Comanche is a game series I haven’t thought of in over a decade. So, you can imagine my surprise when THQ released into Early Access a futuristic helicopter game bearing that name. Nineteen years after the release of Comanche 4, Comanche has made its way back to PC. It’s surprising not only because the series is so old, but the RAH-66 Comanche, on which the video games were based, ceased development in 2004 to make way for the new hotness: Unmanned Aerial Vehicles (UAVS).
The storyline of Comanche follows this—and takes place in a future where UAVs are unreliable, so manned aerial vehicles make a return. But in an ironic move, your Comanche comes equipped with a drone you can pilot to get into small, man-sized spaces. And while the old Comanche series bills itself as simulation, Comanche sits in a strange midfield between arcade and hard simulation.
Comanche is not-quite-sim and not-quite-arcade. If you go looking for a fast-paced arcade experience, you’ll be disappointed—and maybe even frustrated with the controls. If you go in wanting a sim, you’ll be frustrated for want of more sim-like features and considerations. Flying the helicopter feels almost like flying a helicopter in ARMA III, and is something you may struggle with picking up and playing right away, even with the optional flight assists turned on. But once you do get the hang of flying in Comanche, it’s a blast. Flying through canyons, and squeezing into tight spaces is as fun as fighting off waves of enemy helicopters and boats.

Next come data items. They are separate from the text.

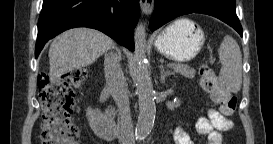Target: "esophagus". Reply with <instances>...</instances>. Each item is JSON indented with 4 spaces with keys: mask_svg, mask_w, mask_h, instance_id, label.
Returning <instances> with one entry per match:
<instances>
[{
    "mask_svg": "<svg viewBox=\"0 0 273 144\" xmlns=\"http://www.w3.org/2000/svg\"><path fill=\"white\" fill-rule=\"evenodd\" d=\"M154 6V0H140V7L145 15H150Z\"/></svg>",
    "mask_w": 273,
    "mask_h": 144,
    "instance_id": "esophagus-1",
    "label": "esophagus"
}]
</instances>
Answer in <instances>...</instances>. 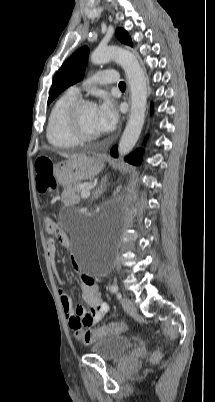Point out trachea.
I'll use <instances>...</instances> for the list:
<instances>
[{
	"label": "trachea",
	"mask_w": 215,
	"mask_h": 402,
	"mask_svg": "<svg viewBox=\"0 0 215 402\" xmlns=\"http://www.w3.org/2000/svg\"><path fill=\"white\" fill-rule=\"evenodd\" d=\"M119 88H126V84L124 82L119 83Z\"/></svg>",
	"instance_id": "3493384b"
}]
</instances>
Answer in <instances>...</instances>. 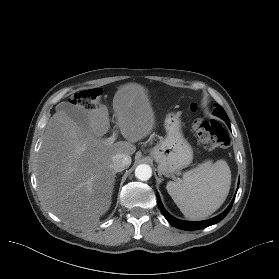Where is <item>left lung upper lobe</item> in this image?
<instances>
[{"mask_svg": "<svg viewBox=\"0 0 279 279\" xmlns=\"http://www.w3.org/2000/svg\"><path fill=\"white\" fill-rule=\"evenodd\" d=\"M217 107L218 108L215 110L214 114L223 119L227 124L230 123L229 118L224 109L220 105H217Z\"/></svg>", "mask_w": 279, "mask_h": 279, "instance_id": "5c2ea615", "label": "left lung upper lobe"}]
</instances>
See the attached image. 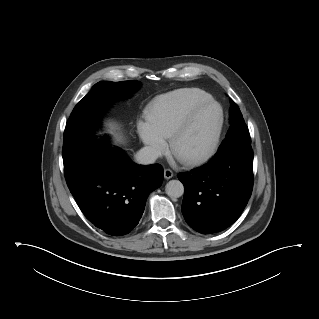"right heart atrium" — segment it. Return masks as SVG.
<instances>
[{"label":"right heart atrium","instance_id":"1","mask_svg":"<svg viewBox=\"0 0 319 319\" xmlns=\"http://www.w3.org/2000/svg\"><path fill=\"white\" fill-rule=\"evenodd\" d=\"M137 130L143 143L153 155H161L167 148L165 138L154 129L147 121L139 120Z\"/></svg>","mask_w":319,"mask_h":319}]
</instances>
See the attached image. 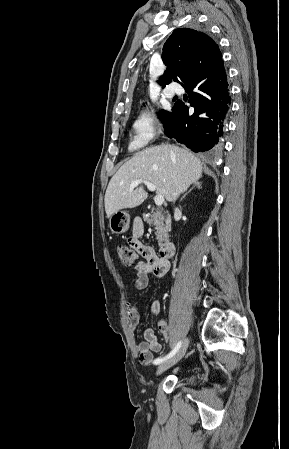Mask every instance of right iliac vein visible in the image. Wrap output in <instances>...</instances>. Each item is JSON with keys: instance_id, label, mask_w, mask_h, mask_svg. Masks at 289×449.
Masks as SVG:
<instances>
[{"instance_id": "63e3f726", "label": "right iliac vein", "mask_w": 289, "mask_h": 449, "mask_svg": "<svg viewBox=\"0 0 289 449\" xmlns=\"http://www.w3.org/2000/svg\"><path fill=\"white\" fill-rule=\"evenodd\" d=\"M188 344L189 340L186 339L181 348L176 352L174 356L159 364L156 374L160 375L161 373L175 365L178 361H180L188 348Z\"/></svg>"}]
</instances>
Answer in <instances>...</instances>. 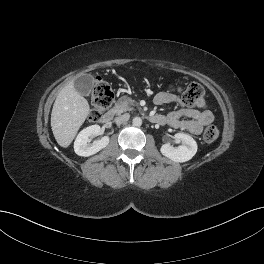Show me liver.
Wrapping results in <instances>:
<instances>
[{"instance_id": "obj_1", "label": "liver", "mask_w": 264, "mask_h": 264, "mask_svg": "<svg viewBox=\"0 0 264 264\" xmlns=\"http://www.w3.org/2000/svg\"><path fill=\"white\" fill-rule=\"evenodd\" d=\"M90 111L88 101L75 89L70 81L59 92L51 113V128L57 143L67 148Z\"/></svg>"}]
</instances>
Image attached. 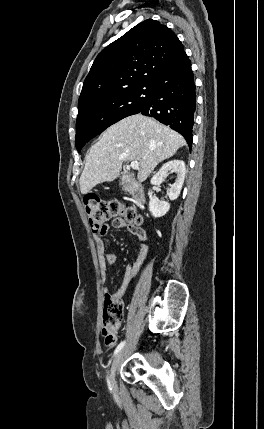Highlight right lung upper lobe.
<instances>
[{
	"instance_id": "obj_1",
	"label": "right lung upper lobe",
	"mask_w": 264,
	"mask_h": 429,
	"mask_svg": "<svg viewBox=\"0 0 264 429\" xmlns=\"http://www.w3.org/2000/svg\"><path fill=\"white\" fill-rule=\"evenodd\" d=\"M184 53L172 30L153 19L145 20L98 54L78 106L133 85L154 84Z\"/></svg>"
}]
</instances>
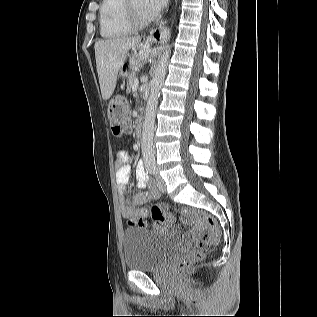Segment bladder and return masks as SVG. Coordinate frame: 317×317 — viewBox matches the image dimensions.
<instances>
[{"mask_svg":"<svg viewBox=\"0 0 317 317\" xmlns=\"http://www.w3.org/2000/svg\"><path fill=\"white\" fill-rule=\"evenodd\" d=\"M123 251L125 267L133 271L162 268L176 254L174 240L141 228L124 232Z\"/></svg>","mask_w":317,"mask_h":317,"instance_id":"obj_1","label":"bladder"}]
</instances>
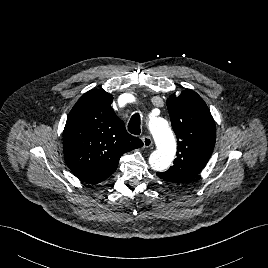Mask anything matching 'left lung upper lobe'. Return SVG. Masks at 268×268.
<instances>
[{"instance_id":"1","label":"left lung upper lobe","mask_w":268,"mask_h":268,"mask_svg":"<svg viewBox=\"0 0 268 268\" xmlns=\"http://www.w3.org/2000/svg\"><path fill=\"white\" fill-rule=\"evenodd\" d=\"M172 128L178 140L177 157L165 172L157 176L165 181L184 183L198 176L207 164L215 145L214 119L203 99L186 89L167 100Z\"/></svg>"}]
</instances>
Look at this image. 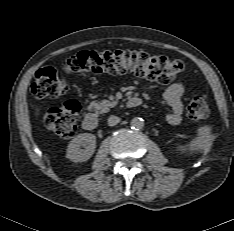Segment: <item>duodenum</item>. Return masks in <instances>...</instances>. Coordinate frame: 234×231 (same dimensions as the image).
<instances>
[{"label":"duodenum","instance_id":"obj_1","mask_svg":"<svg viewBox=\"0 0 234 231\" xmlns=\"http://www.w3.org/2000/svg\"><path fill=\"white\" fill-rule=\"evenodd\" d=\"M131 108L139 107L142 104L141 98L137 96L130 97L127 102ZM83 127L86 130H94L98 127V117L95 113H87L83 118Z\"/></svg>","mask_w":234,"mask_h":231}]
</instances>
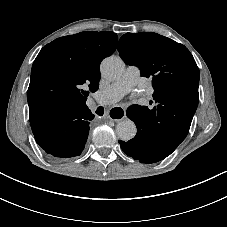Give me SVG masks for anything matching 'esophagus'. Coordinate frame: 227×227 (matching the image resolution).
<instances>
[{
	"instance_id": "obj_1",
	"label": "esophagus",
	"mask_w": 227,
	"mask_h": 227,
	"mask_svg": "<svg viewBox=\"0 0 227 227\" xmlns=\"http://www.w3.org/2000/svg\"><path fill=\"white\" fill-rule=\"evenodd\" d=\"M107 116L111 120L121 121L126 116L125 109L120 106H114L108 110Z\"/></svg>"
}]
</instances>
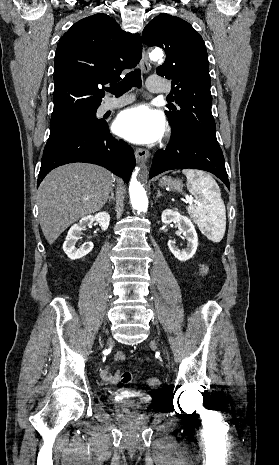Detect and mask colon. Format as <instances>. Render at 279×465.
<instances>
[{
	"label": "colon",
	"instance_id": "5ec220e1",
	"mask_svg": "<svg viewBox=\"0 0 279 465\" xmlns=\"http://www.w3.org/2000/svg\"><path fill=\"white\" fill-rule=\"evenodd\" d=\"M207 271V266L204 265L202 266L201 268V273L202 274H205ZM120 379H121V382L124 383V384H129L131 382H133L134 378H133V375L130 371H124L121 373L120 375ZM147 385L151 388H155V387H158L160 385V380L158 378H150L147 380Z\"/></svg>",
	"mask_w": 279,
	"mask_h": 465
}]
</instances>
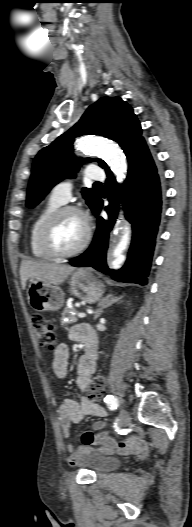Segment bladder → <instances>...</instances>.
I'll return each instance as SVG.
<instances>
[{
	"label": "bladder",
	"mask_w": 192,
	"mask_h": 527,
	"mask_svg": "<svg viewBox=\"0 0 192 527\" xmlns=\"http://www.w3.org/2000/svg\"><path fill=\"white\" fill-rule=\"evenodd\" d=\"M78 464L96 474H99L108 472L117 467L119 464V458L95 451L83 455L79 459Z\"/></svg>",
	"instance_id": "bladder-1"
}]
</instances>
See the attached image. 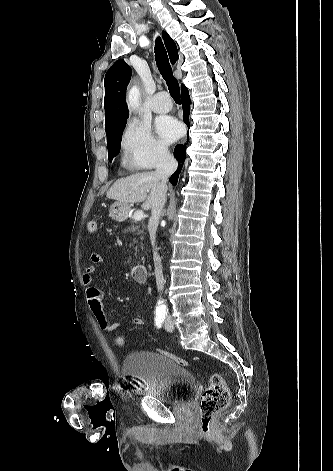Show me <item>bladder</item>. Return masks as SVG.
I'll use <instances>...</instances> for the list:
<instances>
[{"label":"bladder","mask_w":333,"mask_h":471,"mask_svg":"<svg viewBox=\"0 0 333 471\" xmlns=\"http://www.w3.org/2000/svg\"><path fill=\"white\" fill-rule=\"evenodd\" d=\"M125 376L141 381V393L167 405L189 399L197 384L193 374L172 359L153 351H137L126 356Z\"/></svg>","instance_id":"31cf9c89"}]
</instances>
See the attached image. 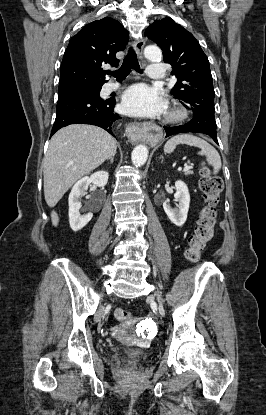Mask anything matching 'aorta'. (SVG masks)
Masks as SVG:
<instances>
[{"instance_id": "aorta-1", "label": "aorta", "mask_w": 266, "mask_h": 415, "mask_svg": "<svg viewBox=\"0 0 266 415\" xmlns=\"http://www.w3.org/2000/svg\"><path fill=\"white\" fill-rule=\"evenodd\" d=\"M145 57L152 61L157 62L161 60L162 53L161 50L156 46H147L144 50ZM148 158V149L145 145L136 146L131 155L132 163L135 166H142L146 163Z\"/></svg>"}]
</instances>
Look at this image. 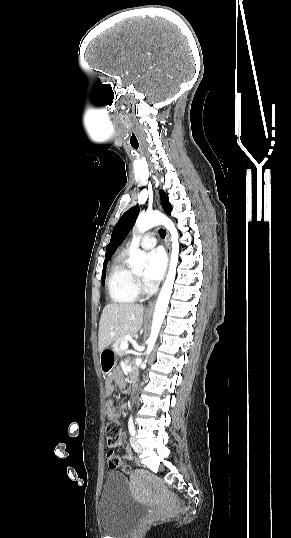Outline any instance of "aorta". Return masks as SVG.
I'll return each instance as SVG.
<instances>
[{"mask_svg":"<svg viewBox=\"0 0 291 538\" xmlns=\"http://www.w3.org/2000/svg\"><path fill=\"white\" fill-rule=\"evenodd\" d=\"M159 224L164 225L171 234L172 253L169 270L156 302L152 320L151 333L148 340L146 341L147 355H149L154 348L172 294L173 284L176 276V267L178 264L179 243L178 232L175 228V225L172 220H170L165 215L159 212H146L139 214L136 220L137 229L141 233ZM129 264L134 269L142 270L146 264V255L140 249H137L133 254H131L129 258ZM145 363L141 365L142 368L146 366Z\"/></svg>","mask_w":291,"mask_h":538,"instance_id":"obj_1","label":"aorta"}]
</instances>
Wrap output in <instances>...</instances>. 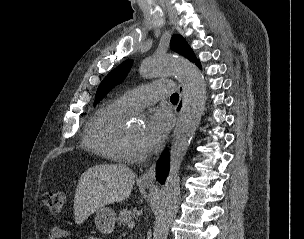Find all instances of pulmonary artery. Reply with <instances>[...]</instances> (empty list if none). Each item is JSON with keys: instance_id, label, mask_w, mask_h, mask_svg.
Listing matches in <instances>:
<instances>
[{"instance_id": "pulmonary-artery-1", "label": "pulmonary artery", "mask_w": 304, "mask_h": 239, "mask_svg": "<svg viewBox=\"0 0 304 239\" xmlns=\"http://www.w3.org/2000/svg\"><path fill=\"white\" fill-rule=\"evenodd\" d=\"M173 90L174 85L169 81L155 82L127 91L120 100L131 109H139L167 97Z\"/></svg>"}]
</instances>
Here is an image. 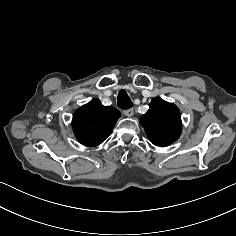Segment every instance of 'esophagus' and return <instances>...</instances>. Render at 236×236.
Here are the masks:
<instances>
[{
    "instance_id": "esophagus-1",
    "label": "esophagus",
    "mask_w": 236,
    "mask_h": 236,
    "mask_svg": "<svg viewBox=\"0 0 236 236\" xmlns=\"http://www.w3.org/2000/svg\"><path fill=\"white\" fill-rule=\"evenodd\" d=\"M124 115L127 117H131L134 115V110L133 109H127L123 111Z\"/></svg>"
}]
</instances>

The combat itself is a little lackluster, though. You have your main autocannon, and a few special attacks, like dumbfire missiles, guided missiles, and even an auto-aim for your cannon. Aiming and flying is not the easiest, and with no independent aim on the auto gun, it makes attacking feel like a weird airplane instead of a helicopter. The ability that allows your cannon to auto aim feels like it should be the default mode. The weapons themselves feel extremely underpowered, too, with many enemies having a long time to kill.
Flying the drone is a completely different story. As the unmanned drone, Comanche ends up feeling a little bit more like Descent than a helicopter game. With the drone you can get into small areas, which you will have to do a lot, to open doors by “hacking” computers. The drone has its own attacks, which are surprisingly more satisfying in drone-sized combat than the Comanche feels in full-sized combat. Though, there’s something ghoulish feeling about using the unmanned drone to enter a facility and gun down the hapless soldiers guarding it.
Since Comanche is still in Early Access, it’s a little light on content. There’s only one mission available in the single player—though that mission consists of five chapters, and took me about an hour to complete. But there’s multiplayer PvP with multiple two game modes: Blackbox and infiltration. Infiltration is objective-based 4v4 while Blackbox is straight-up team deathmatch.
Comanche has a ton of potential. What you get right now is worth its Early Access price tag, especially if you want to get into the multiplayer aspects. If you have a HOTAS, you can use it—but don’t expect a simulator, even with all of the assists turned off. I’m excited to see how Comanche shapes up.
Comanche is available now on Steam Early Access, and is even 25% off until March 26th.